GLOBAL – Institutional investors should start measuring, disclosing and reducing greenhouse gas (GHG) emissions associated with their investments and portfolios to reduce policy, regulatory and financial risks associated with these emissions, according to a new Investor Briefing by the United Nations Environment Programme Finance Initiative (UNEP FI).

At the event to launch the report in London, Nick Robins, head of HSBC's Climate Change Centre of Excellence, said it was the right time to produce the report, as policies produced peaked in 2012, expectation of investor transparency and accountability was greater than ever before and there was an increasing global push to mandatory reporting.

According to the briefing, the build-up of GHG policy is likely to accelerate in coming years as the meteorological effects of climate change continue to intensify with increasingly disruptive impacts on communities and economies.

Advocacy groups, civil society organisations and other stakeholder groups (including investment beneficiaries) are demanding that investors start measuring and disclosing the GHG emissions embedded in their portfolios, and that they take actions to reduce them over time.

Gianluca Manca, head of sustainability at Eurizon Capital, and co-chair of the UNEP FI Asset Management Working Group, said: "Information on the carbon intensity, performance and climate risk exposure of thousands of companies is now publicly and readily available.

"But unless we reach a similar level of transparency among investors, we won't know whether that information is used or not, nor whether it is helping to deliver the low-carbon economy."

Julie Gorte, senior vice-president for sustainable investing at Pax World Management and co-chair of UNEP FI's Asset Management Working Group, added: "Avoiding catastrophic climate change will require action by governments and the private sector.

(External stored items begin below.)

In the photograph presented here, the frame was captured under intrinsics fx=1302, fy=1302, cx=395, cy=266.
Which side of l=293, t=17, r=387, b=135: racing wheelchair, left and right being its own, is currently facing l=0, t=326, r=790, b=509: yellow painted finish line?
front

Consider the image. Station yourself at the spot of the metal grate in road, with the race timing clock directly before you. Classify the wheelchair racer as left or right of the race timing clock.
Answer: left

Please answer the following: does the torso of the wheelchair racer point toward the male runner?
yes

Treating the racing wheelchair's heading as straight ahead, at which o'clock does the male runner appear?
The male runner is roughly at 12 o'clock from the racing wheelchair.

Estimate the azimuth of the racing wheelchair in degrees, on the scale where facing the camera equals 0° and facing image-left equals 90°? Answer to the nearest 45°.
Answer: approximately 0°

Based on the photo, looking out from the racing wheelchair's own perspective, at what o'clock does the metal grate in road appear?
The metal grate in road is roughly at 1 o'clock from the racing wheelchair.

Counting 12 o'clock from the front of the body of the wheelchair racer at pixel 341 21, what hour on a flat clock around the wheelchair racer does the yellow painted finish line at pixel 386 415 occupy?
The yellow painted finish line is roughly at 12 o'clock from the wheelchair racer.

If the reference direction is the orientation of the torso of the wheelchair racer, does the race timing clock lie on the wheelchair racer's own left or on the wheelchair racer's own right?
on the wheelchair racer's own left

Investors can play a key role in re-allocating capital to the low-carbon economy at the needed scale.

"The gradual decarbonisation of investment portfolios is critical for the transition to a low-carbon economy – importantly, it does not have to be inconsistent with investors' fiduciary responsibilities."

The briefing was developed jointly by UNEP and a group of investors, including Allianz, Aviva, Hermes, HSBC, Eurizon Capital, Inflection Point Capital, Pax World Investments, Robeco SAM and Trillium Asset Management.

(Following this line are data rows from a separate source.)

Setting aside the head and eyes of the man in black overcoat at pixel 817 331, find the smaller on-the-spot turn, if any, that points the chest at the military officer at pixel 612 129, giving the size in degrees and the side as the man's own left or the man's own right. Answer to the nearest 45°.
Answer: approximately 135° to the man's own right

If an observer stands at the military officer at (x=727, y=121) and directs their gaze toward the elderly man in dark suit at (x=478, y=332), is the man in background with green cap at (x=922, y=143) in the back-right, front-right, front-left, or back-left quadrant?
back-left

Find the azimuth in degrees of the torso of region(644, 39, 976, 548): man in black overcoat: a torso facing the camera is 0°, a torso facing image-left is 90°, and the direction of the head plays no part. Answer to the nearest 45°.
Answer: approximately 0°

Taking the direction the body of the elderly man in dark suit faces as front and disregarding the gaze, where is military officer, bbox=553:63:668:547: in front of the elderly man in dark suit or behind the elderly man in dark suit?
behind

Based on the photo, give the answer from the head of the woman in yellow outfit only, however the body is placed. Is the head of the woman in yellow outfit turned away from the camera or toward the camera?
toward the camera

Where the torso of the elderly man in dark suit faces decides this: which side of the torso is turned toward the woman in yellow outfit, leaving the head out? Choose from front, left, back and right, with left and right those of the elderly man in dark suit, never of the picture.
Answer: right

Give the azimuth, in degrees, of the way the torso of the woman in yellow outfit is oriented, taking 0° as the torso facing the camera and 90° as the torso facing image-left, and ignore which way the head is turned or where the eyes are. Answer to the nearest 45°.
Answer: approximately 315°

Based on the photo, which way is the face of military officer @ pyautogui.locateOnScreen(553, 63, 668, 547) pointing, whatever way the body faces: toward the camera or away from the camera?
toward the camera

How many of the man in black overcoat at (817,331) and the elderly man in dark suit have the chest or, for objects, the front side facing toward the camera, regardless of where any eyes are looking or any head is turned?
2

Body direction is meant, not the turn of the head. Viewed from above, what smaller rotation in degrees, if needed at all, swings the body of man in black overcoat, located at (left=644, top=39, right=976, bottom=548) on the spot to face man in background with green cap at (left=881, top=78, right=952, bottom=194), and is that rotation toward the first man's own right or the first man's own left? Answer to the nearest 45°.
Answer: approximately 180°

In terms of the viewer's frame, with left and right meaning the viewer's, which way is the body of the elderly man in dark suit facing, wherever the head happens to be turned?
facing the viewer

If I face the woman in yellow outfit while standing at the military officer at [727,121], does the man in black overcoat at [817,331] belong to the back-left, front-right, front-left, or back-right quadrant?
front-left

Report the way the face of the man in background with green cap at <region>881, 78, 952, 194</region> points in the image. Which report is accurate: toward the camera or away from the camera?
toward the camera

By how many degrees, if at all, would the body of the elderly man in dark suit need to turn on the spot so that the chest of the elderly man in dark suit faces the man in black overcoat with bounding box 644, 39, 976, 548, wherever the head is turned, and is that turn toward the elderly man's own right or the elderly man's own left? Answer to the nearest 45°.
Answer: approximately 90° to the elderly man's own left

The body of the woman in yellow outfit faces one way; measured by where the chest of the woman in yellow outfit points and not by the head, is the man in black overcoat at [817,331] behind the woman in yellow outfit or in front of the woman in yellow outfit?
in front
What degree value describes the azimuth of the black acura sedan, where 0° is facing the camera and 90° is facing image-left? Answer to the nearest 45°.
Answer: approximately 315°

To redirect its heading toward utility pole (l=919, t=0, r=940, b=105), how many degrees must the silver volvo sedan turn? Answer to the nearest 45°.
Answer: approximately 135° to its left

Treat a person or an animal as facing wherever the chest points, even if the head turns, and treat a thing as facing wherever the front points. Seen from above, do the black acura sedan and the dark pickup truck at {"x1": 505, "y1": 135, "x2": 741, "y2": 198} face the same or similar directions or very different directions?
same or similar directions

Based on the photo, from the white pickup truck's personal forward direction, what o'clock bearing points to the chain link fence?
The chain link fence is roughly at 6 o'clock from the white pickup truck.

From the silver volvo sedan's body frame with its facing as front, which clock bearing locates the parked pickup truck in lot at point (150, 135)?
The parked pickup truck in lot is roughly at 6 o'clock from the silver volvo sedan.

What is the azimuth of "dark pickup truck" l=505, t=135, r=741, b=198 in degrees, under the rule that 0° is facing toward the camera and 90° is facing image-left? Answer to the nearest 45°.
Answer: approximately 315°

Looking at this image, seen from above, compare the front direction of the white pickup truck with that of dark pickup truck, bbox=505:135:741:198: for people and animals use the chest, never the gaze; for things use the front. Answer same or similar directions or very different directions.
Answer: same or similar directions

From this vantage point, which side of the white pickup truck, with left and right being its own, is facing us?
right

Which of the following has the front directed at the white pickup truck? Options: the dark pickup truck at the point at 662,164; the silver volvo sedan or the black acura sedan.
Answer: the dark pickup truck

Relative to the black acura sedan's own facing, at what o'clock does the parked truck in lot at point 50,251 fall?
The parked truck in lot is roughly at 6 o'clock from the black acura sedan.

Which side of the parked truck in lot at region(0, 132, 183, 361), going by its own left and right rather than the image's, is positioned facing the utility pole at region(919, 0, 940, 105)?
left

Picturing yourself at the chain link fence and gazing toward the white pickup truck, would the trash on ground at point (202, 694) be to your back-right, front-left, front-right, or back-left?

It argues that carbon foot-printing is one of several key tools investors should use to understand, assess and mitigate portfolio carbon risk.

The briefing also lays the foundations for the development of a new market standard to measure and report financed emissions.

UNEP FI is collaborating with the Greenhouse Gas Protocol, the global standard for GHG accounting and reporting, to develop guidelines tailored to the needs of investors and other financial intermediaries.

In other news, the Threadneedle Low-Carbon Workplace Trust (LCW) has secured two local authority pension scheme equity commitments – from Flintshire County Council on behalf of the Clwyd Pension Fund and The Environment Agency Active Pension Fund.

Dawn Turner, head of pension fund management at the Environment Agency, said: "The evidence is growing that, over time, more environmentally conscious buildings will experience higher net income growth and be viewed as lower risk and thereby deliver higher returns.

"If environmental issues are set to affect the current and future value and performance of property assets, then the environmental performance of property assets must be seen as a fiduciary as well as a social responsibility for pension funds.

"As active members of the Institutional Investors Group on Climate Change and supporters of the Global Real Estate Sustainability Benchmark, we are very pleased that the first new commitment under our new real asset portfolio is an investment in LCW."

LCW is a partnership between Threadneedle Investments, commercial real estate developer Stanhope and the Carbon Trust, an organisation helping businesses, governments and the public sector to accelerate the move to a sustainable low-carbon economy.

UK pension funds are increasingly embedding social, environmental and economic considerations of climate change into their investment philosophy, with total UK managed assets in sustainability-themed investments now estimated at £7.5bn (€8.7bn), according to Eurosif's European SRI Study 2012.